▸ BRIEF
All of the data needs to be repeated exactly.

▸ DATA LISTING

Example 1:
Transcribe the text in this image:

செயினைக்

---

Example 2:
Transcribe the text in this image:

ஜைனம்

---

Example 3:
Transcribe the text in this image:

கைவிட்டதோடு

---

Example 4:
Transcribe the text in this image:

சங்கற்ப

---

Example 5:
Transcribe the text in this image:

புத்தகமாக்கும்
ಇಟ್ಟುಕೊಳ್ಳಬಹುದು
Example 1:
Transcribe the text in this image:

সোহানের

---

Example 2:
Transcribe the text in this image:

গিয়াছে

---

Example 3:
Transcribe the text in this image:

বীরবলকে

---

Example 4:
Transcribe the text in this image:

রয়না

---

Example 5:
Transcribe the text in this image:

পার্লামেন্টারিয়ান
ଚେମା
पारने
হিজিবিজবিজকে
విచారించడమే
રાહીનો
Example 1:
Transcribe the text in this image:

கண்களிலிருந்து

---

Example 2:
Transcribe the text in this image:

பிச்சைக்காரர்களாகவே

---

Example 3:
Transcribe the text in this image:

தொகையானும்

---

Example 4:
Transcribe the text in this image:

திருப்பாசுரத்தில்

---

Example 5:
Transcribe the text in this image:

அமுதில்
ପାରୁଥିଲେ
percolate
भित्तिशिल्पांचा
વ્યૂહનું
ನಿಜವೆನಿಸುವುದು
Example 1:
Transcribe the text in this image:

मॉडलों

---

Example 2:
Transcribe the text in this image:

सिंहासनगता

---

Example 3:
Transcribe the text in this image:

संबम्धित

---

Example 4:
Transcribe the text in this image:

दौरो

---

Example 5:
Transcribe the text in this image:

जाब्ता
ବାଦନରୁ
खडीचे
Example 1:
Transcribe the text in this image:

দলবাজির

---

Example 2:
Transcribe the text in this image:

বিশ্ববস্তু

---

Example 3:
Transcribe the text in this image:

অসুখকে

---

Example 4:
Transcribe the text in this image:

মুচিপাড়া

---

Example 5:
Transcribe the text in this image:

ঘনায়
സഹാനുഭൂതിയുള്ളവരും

▸ SOLUTION FOR THIS EXERCISE
Example 1:
Transcribe the text in this image:

செயினைக்

---

Example 2:
Transcribe the text in this image:

ஜைனம்

---

Example 3:
Transcribe the text in this image:

கைவிட்டதோடு

---

Example 4:
Transcribe the text in this image:

சங்கற்ப

---

Example 5:
Transcribe the text in this image:

புத்தகமாக்கும்
ಇಟ್ಟುಕೊಳ್ಳಬಹುದು
Example 1:
Transcribe the text in this image:

সোহানের

---

Example 2:
Transcribe the text in this image:

গিয়াছে

---

Example 3:
Transcribe the text in this image:

বীরবলকে

---

Example 4:
Transcribe the text in this image:

রয়না

---

Example 5:
Transcribe the text in this image:

পার্লামেন্টারিয়ান
ଚେମା
पारने
হিজিবিজবিজকে
విచారించడమే
રાહીનો
Example 1:
Transcribe the text in this image:

கண்களிலிருந்து

---

Example 2:
Transcribe the text in this image:

பிச்சைக்காரர்களாகவே

---

Example 3:
Transcribe the text in this image:

தொகையானும்

---

Example 4:
Transcribe the text in this image:

திருப்பாசுரத்தில்

---

Example 5:
Transcribe the text in this image:

அமுதில்
ପାରୁଥିଲେ
percolate
भित्तिशिल्पांचा
વ્યૂહનું
ನಿಜವೆನಿಸುವುದು
Example 1:
Transcribe the text in this image:

मॉडलों

---

Example 2:
Transcribe the text in this image:

सिंहासनगता

---

Example 3:
Transcribe the text in this image:

संबम्धित

---

Example 4:
Transcribe the text in this image:

दौरो

---

Example 5:
Transcribe the text in this image:

जाब्ता
ବାଦନରୁ
खडीचे
Example 1:
Transcribe the text in this image:

দলবাজির

---

Example 2:
Transcribe the text in this image:

বিশ্ববস্তু

---

Example 3:
Transcribe the text in this image:

অসুখকে

---

Example 4:
Transcribe the text in this image:

মুচিপাড়া

---

Example 5:
Transcribe the text in this image:

ঘনায়
സഹാനുഭൂതിയുള്ളവരും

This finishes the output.